Como era um evento religioso envolviam as igrejas católicas de toda cidade e numa quinta-feira santa estava eu do outro lado da cidade ensaiando e quase meia noite volto pra casa sozinho.

Depois de muito caminhar eu já estava no morro da matriz .A noite eu odiava passar perto dela por causa dos causos que meu pai e meu padrinho contavam da mulher de branco que aparecia lá , flutuando em volta da igreja, sem os lábios e com quase dois metros de altura. E eu subi o morro na maior pressa pensando na tal assombração.

Bem no meio do morro olho no relógio e era meia noite em ponto quando ouço atrás de mim um berro de um bode. Eu paralisei na hora. Eu pensava " É imaginação... É imaginação..." Mas não conseguia me mover. Sexta-feira da Paixão à meia noite, eu sozinho na rua e ouvindo um bode... Eu não sabia o que fazer. E lá parado ouço de novo o bode berrar. Eu arrepiava, eu não sabia se saia correndo, se olhava pra trás... E o bode berrou de novo.

No terceiro berro eu tive certeza que não era imaginação e uma tormenta mental passou pela minha cabeça, me lembrei de todos os pecados detalhadamente melhor que uma confissão. Eu pensava " Ainda bem que não comi nada senão tinha borrado as calças" E o bode berrou outra vez. Não sabia mais o que fazer, eu não conseguia correr e nem rezar e muito menos olhar pra trás.
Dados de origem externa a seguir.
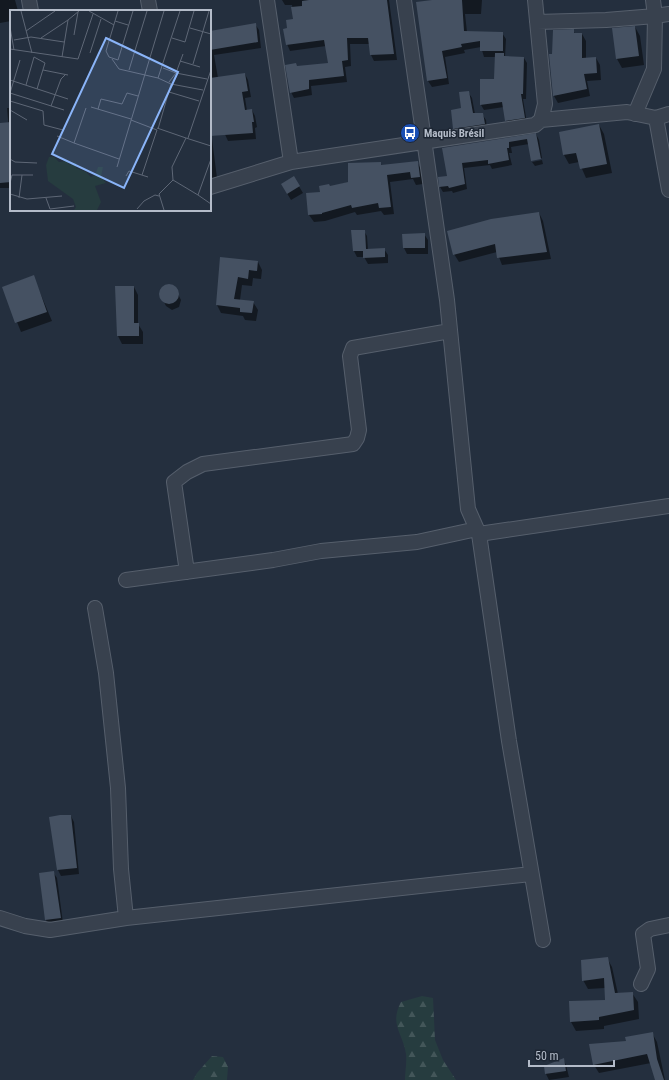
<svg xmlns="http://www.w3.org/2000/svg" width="669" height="1080" viewBox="0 0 669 1080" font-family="'Roboto Condensed',sans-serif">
<defs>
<pattern id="forest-firs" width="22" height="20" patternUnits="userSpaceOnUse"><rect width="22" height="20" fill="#263c3f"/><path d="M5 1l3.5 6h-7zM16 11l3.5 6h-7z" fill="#435659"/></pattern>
</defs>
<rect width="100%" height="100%" fill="#242f3e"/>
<path fill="url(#forest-firs)" d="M422 996 433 998 435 1040 443 1060 456 1080H405C405 1072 407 1062 406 1054 403 1033 389 1025 401 1002Z
M212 1056 223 1057 228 1067 227 1080H193L197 1073Z"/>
<path fill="#0007" d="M0 0H15L18 11H11V21L0 23Z
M282 0H389L397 60 374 61 371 55 369 44H350L351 66 345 67 347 82 311 86 312 95 294 98 291 92 297 67 329 64 326 46 290 51 287 44 288 29 294 20 292 5H285Z
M447 0H482L481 14H465L467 32 502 33 506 39 505 57 524 58 527 63 526 99H523L527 123 509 126 506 121 504 107 484 110 481 105 495 80 496 57H484L481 47 464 50 465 53 445 57 449 84 432 87 428 81 417 3Z
M255 24 259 30 261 48 214 55 218 78 245 74 248 80 251 97 245 98 247 111 252 110 255 116 257 127 255 128 256 139 228 141 210 102V32Z
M635 27 640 36 644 65 622 68 617 59Z
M573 30 575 34H582L586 41V59L596 58 600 65 601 80 587 81 590 96 558 103 554 96 553 55Z
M468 92 472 98 475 114H482L486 120 487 130 457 134 454 129Z
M7 108H11V188H0V143L10 142Z
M599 125 604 134 612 173 586 178 579 162 569 164 564 155 560 133Z
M210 134 212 139 217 178 210 179Z
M536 134 539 140 542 158 532 160V161L529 144 511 147 512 153H509L512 165 492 169 490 165 464 168 467 189 453 193 452 191 443 192 440 187 448 177 443 149Z
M542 160 543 164 535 166 532 162Z
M417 162 421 169 423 184 416 185 413 179 390 182 394 214 384 215 381 211 357 215 355 212 325 221 314 222 309 215 308 194 322 193 330 187 349 182 380 163 382 166Z
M294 178 303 193 291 200 282 185Z
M539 213 543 221 551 259 502 265 497 252 459 262 454 254Z
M352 231H364L367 236 368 250 384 249 388 255V263L368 264 364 257H357L354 251Z
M424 234 428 240V254H407L404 248Z
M221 258 258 262 262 270 261 279 253 278 252 286 242 285 240 300 253 302 258 310 256 321 245 320 243 316 221 313 217 305Z
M33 276 52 321 21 332 3 287Z
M169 285 175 288 181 300 179 307 172 310 166 306 160 294 163 288Z
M134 287 138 295V324L143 332V344H122L118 336Z
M71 816 74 822 79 874 61 876 58 870 50 817Z
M53 872 57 878 63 923 49 926 46 920 40 874Z
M607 958 612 967 618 994 632 993 638 1002 639 1019 604 1026V1029L576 1031 571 1022 606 1001 605 988 588 989 583 980Z
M652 1033 657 1042 665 1080H656L651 1063 599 1073 594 1065 627 1042Z
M563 1059 566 1065 569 1077 549 1080 546 1074 545 1066Z"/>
<path fill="#455162" d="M387 0 394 54 370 55 368 38H347L348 60 342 61 344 76 309 80V89L290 93 285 65 296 63 297 66 328 63 324 40 286 45 283 29 287 28 286 20 293 19 291 7 302 6V1L309 0Z
M432 0H462L464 31 503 32V51H480V41L461 44 462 47 442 51 447 78 427 81 416 2Z
M256 23 258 42 210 50V31Z
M635 26 639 56 616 59 612 28Z
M574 29V33H582V58L596 57 597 73 584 74 587 89 553 96 549 54H552L553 30Z
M495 53H504V56L524 57 523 94H521L525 118 505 121 502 102 480 105V79H494Z
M245 73 248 91 242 92 245 110 252 109 254 122H252L253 133 210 136V78Z
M469 91 473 113H483L485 124 453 129 451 110 461 108 459 92Z
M11 122V182L0 183V123Z
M599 124 607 164 580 169 576 153 563 155 559 132Z
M536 133 541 159 531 161 527 139 509 142V148H507L509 160 488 164V160L462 163 465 184 449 188 448 186 439 187 438 177 447 176 442 148Z
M418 161 420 177 411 178 410 172 387 175 391 207 379 208 378 203 352 208 351 205 322 213V214L308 215 306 193 320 192 319 186 329 184 330 186 348 182V163L381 162V165Z
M294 176 300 186 287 194 281 184Z
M539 212 547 252 497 258 495 244 453 255 447 231 491 219Z
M351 230H365L366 249 385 248V257L363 258V251H353Z
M425 233V248H403L402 234Z
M220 257 258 261 257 271 249 270 248 279 238 277 234 299 254 301 252 313 240 312V308L216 305Z
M34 275 47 312 15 323 2 287Z
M159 294a10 10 0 1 1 20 0a10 10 0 1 1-20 0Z
M115 286H134V323H139V336H117Z
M60 815H71L77 868 57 870 49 817Z
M54 871 61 918 45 920 39 873Z
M608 957 615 993 633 992 634 1010 599 1017V1020L570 1022 569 1001 605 1000 604 978 582 981 581 960Z
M653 1032 657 1059 664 1080H655L647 1054 593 1065 589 1044 626 1041 625 1037Z
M564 1058 566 1071 545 1074 544 1066Z"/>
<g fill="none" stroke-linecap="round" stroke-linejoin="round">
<g stroke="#565f6c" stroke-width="16">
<path id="minor" d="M29 0 31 11
M148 0 150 11
M267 0 291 162
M404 0 447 300 468 509 479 534 509 741 543 940
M537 22 606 20 655 16 653 0
M635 114 654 69 655 16 669 14
M656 118 669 190
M541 120 627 112 656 118 669 114
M210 187 291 162 535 125 541 120 545 104 535 0
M479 534 669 506
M187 572 174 482 187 472 203 464 353 444 357 438 359 430 350 356 353 348 450 331
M126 580 273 560 321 551 417 542 477 529
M95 608 106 673 118 788 121 869 126 918 531 874
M0 918 25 926 50 930 126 918
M641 984 648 969 643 934 650 929 669 925"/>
</g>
<use href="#minor" stroke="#38414e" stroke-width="14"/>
</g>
<defs>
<g id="bus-disc" transform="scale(1)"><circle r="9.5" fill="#1a4fb4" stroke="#1d2633"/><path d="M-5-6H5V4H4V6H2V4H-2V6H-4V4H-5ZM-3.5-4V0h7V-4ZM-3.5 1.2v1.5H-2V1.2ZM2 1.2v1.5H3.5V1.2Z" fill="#fff"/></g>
</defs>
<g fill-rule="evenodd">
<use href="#bus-disc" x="410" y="133"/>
</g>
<g text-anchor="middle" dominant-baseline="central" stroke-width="3" stroke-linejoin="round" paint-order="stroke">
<g font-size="11" font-weight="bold" fill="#b4bcc9" stroke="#1d2633" text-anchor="start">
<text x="424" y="133">Maquis Brésil</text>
</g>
</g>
<g transform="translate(10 10)">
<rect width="201" height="201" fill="#242f3e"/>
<path d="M39 147H44L49 152 56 151 60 155 66 152V158L76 162 81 167 85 165 88 157H93L91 167 96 173 85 176 91 192 87 200H64L66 197 63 189 38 171 36 155Z" fill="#263c3f"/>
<path fill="none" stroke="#5e6776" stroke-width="1" d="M11 1 22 43M79 1 104 15M105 11 118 15M0 17 4 40M180 18 201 24M16 21 45 1M64 25 68 2M31 28 58 10M162 28 175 32 184 1M4 30 21 27 54 32M0 39 68 49 83 4M80 43 91 9M24 47 35 53 27 79M52 47 58 10 69 1M102 49 109 59 148 68 170 1M108 50 99 47 96 41 108 1M108 50 123 1M170 51 190 57M183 54 199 1M153 58 166 63 173 44M33 60 58 65M119 60 137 1M148 68 161 74 193 80M0 70 58 89M159 72 166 63 197 69M16 75 24 47M159 82 189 91M0 83 54 100M0 83 10 50M0 91 33 101 34 115 53 120M41 96 51 69 56 64M81 97 121 109M76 98 64 133 109 149M88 99 91 89 112 94 117 83 128 86M0 100 17 110M121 110 147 120 132 165M147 118 176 128M148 119 161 74M47 126 64 133M178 128 201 60M0 149 5 152 27 153M201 149 188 185 201 194M107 157 154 1M116 166 119 161 138 167M163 170 188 185M0 173 2 165H23M0 184 17 189 52 186M9 188 12 165M36 188 40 199 64 196M127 199 134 191 145 185 149 186M154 200 149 184 163 170 162 157 176 128 201 136"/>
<path fill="#8ab4f8" fill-opacity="0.15" stroke="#8ab4f8" stroke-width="2" d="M96 28 168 62 114 178 42 144Z"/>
<rect width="201" height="201" fill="none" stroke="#b4bcc9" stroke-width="2"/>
</g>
<path d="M529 1060v6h85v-6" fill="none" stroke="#b4bcc9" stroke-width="2"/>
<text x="535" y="1060" font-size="12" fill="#b4bcc9" stroke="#1d2633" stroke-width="3" paint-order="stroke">50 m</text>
</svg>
E eu lembrava da minha avó e pensava " O capeta veio me buscar"

E naquela indecisão, eu de olhos fechados no meio da rua engoli seco e resolvi virar pra trás e encarar o demo, a assombração... Com o coração quase saindo pela boca me virei quase como em câmera lenta pra encarar aquele espírito das trevas que me perseguia na sexta-feira da Paixão... Eu me virei mas me virei de olhos fechados e quando ele deu mais um berro abri um olho... Abri o outro e vi que não tinha nada atrás de mim.

Aí o pavor foi maior ainda, lutaria contra o invisível e as pernas bambas e o coração a mil quando veio outro berro e eu me virei para o lado... E lá estava ele... Parado me olhando e o suor em minha testa parecia uma cachoeira e com a respiração ofegante fiquei congelado olhando em seus olhos...

Ele me olhou e berrou de novo, depois abaixou a cabeça e encheu a boca de capim e ficou mastigando, parado. Nessa hora eu cai na real, fui me acalmando e olhando aquele bode... Bode mesmo, um animalzinho pastando em um lote vago que tem lá no morro da matriz. Ele amarrado com uma corda comia tranquilamente o capim... Aquele bodinho branco que quase me matou de medo.

Voltei pra casa aliviado e agradecendo à Deus e todos os santos pelo bode não ser o cão. Mas até hoje eu me pergunto o que fazia um bode naquele terreno berrando e comendo à meia noite da sexta-feira da Paixão...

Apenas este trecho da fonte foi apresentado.